The stuffed toy snake which OR Tambo International Airport security refused to allow on board on Saturday morning.
Image: Twitter/@Nicole_Fritz

Johannesburg's OR Tambo International Airport has defended stopping a five-year-old boy from boarding a flight with a stuffed toy snake as his hand luggage.

Airport spokesperson Leigh Gunkel-Keuler said security personnel did what they were trained and expected to do in line with international aviation laws and regulations regulated by the International Civil Aviation Organisation.

"Airport management can appreciate that, on the face of it, this sort of regulation may seem to a layperson to be unnecessary. However, we remain obliged to apply the regulations and we try to do this in a consistent manner."

The boy is heartbroken at the loss of his toy on Saturday morning, his mother says.

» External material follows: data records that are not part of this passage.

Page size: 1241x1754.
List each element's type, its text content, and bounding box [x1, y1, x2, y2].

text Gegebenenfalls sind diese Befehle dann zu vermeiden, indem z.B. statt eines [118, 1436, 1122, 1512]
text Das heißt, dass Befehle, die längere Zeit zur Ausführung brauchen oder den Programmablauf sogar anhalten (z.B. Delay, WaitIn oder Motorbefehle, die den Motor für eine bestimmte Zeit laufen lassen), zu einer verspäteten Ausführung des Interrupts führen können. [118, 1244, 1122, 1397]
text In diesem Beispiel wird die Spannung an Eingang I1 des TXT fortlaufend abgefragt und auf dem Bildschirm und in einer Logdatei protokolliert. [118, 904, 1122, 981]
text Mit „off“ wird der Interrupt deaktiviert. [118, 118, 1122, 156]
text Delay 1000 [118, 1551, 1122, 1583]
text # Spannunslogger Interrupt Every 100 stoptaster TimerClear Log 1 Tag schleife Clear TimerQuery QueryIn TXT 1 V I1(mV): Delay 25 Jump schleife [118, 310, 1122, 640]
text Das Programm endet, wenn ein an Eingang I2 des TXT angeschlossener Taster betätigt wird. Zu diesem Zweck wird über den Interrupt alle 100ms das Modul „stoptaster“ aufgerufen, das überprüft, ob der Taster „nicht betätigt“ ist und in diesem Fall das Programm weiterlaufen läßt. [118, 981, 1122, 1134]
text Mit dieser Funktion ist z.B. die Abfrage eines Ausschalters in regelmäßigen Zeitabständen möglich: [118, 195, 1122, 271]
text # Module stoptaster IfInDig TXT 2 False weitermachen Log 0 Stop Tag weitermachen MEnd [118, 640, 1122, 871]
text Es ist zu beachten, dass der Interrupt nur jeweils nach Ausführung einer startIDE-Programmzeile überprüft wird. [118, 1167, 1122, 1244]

"He keeps asking where it is and when we’re going to pick it up. We said that it’s with the pilot and has gone on a trip," Freedom Under Law executive director Nicole Fritz said on Monday.

“I thought it was a petty, mean-spirited, cruel exercise of discretion . . . What they were doing was exercising discretion, and the way that they did was to create heartache for a little boy.”

Fritz, her husband and their two children booked in for their flight to Cape Town and were in a long queue at around 8.30am. While waiting in line, her son took the toy snake out of his bag and put it around his neck.

When they got to the front of the queue, a security guard told them they would either have to throw it away or check it into their luggage. A security guard eventually then helped Fritz bypass the queues and escorted her to Kulula’s desk so she could check in the toy snake. But check-in for the flight had already closed.

She ended up having to discard the toy.

Gunkel-Keuler said: “It is regrettable that the detail and application of globally adopted security procedures in recent years has had to get to such a level of detail that even children’s toys are affected.”

Gunkel-Keuler said international regulations went beyond stopping criminal or terrorist attacks and included how passengers could act or respond.

“This naturally includes toy weapons, but also other items that have been deemed to have the potential to cause adverse reactions by passengers during a flight.”

Gunkel-Keuler said this incident highlighted the need for the airport to do more to inform passengers about aviation safety and security.